In the fourth month there was a year star in Chhen. Pi Tsao of Cheng said: 'In five years the state of Chhen will be re-established, and after two years it will finally perish.' Tzu Chhan asked for a reason. Pi Tsao replied: 'Chhen belongs to the element of water. Fire is the element antagonistic to water and is under the supervision ofChhu. Now the year star has come out and brought rain to Chhen. This indicates that Chhu is ousted and Chhen is established. Antagonistic elements are ruled by the number five. That is why I say in five years. The year-star must five times come to the configuration before Chhen perishes. That Chhu will gain control over it is in the nature of Heaven. That is why I say 52 years.

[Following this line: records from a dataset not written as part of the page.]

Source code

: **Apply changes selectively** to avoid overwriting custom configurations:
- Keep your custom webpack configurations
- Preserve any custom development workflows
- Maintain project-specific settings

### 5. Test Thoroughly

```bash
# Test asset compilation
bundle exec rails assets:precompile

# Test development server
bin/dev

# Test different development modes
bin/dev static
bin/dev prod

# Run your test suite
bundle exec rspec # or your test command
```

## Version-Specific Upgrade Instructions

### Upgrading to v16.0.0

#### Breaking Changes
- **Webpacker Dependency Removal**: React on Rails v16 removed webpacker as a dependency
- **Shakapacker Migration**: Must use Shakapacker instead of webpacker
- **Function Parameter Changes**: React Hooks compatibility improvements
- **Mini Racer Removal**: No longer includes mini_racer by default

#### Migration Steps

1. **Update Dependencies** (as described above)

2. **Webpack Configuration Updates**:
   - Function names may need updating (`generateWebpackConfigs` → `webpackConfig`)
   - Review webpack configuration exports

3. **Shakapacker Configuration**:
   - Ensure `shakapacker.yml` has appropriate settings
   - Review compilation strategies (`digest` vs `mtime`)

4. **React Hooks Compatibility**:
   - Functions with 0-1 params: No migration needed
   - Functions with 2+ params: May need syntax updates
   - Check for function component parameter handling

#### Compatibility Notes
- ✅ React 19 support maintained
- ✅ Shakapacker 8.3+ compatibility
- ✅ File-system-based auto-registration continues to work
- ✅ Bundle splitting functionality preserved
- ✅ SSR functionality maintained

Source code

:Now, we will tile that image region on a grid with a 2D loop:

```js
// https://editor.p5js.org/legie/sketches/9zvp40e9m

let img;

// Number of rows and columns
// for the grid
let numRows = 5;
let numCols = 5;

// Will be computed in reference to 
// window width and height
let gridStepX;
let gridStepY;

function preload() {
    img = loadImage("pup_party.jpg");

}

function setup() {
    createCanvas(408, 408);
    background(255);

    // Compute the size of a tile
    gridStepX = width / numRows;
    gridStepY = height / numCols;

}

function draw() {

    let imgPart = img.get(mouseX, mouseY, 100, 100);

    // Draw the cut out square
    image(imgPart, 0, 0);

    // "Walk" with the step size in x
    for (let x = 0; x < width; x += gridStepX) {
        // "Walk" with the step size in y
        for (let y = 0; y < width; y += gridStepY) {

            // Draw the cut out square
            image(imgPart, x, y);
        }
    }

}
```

Lastly, an Orwellian statement:

When a man has good fortune, wealth and honour come to him. When wealth and hon­our come to him, he dresses and eats well. When he eats and dresses well, arrogance will arise. When arrogance arises, his behaviour will be wicked and his actions will be contrary to principle. When his behaviour is wicked, he will die an untimely death.
 When his actions are contrary to principle, he will not be successful.
On the one hand he will have the misfortune of having an untimely death. On the other hand he will be known as unsuccessful. That is misfortune. Therefore it is said: ‘Misfortune lurks in good fortune.’ 

When a person suffers misfortune, his mind grows fearful.
 When his mind grows fearful, his actions will be straight.
 When his actions are straight, his deliberations are mature.
 When his deliberations are mature, he gets to the inner principles of things. When his actions are straight, he suffers no harm, he will live out his natural span When he lives out his natural span of life, he stays intact into old age. 
lf his life reaches its proper end, he gets rich and noble.
 To live intact until old age and be rich and noble, that is called good fortune. Therefore it is said: ‘Misfortune is the basis of good fortune.’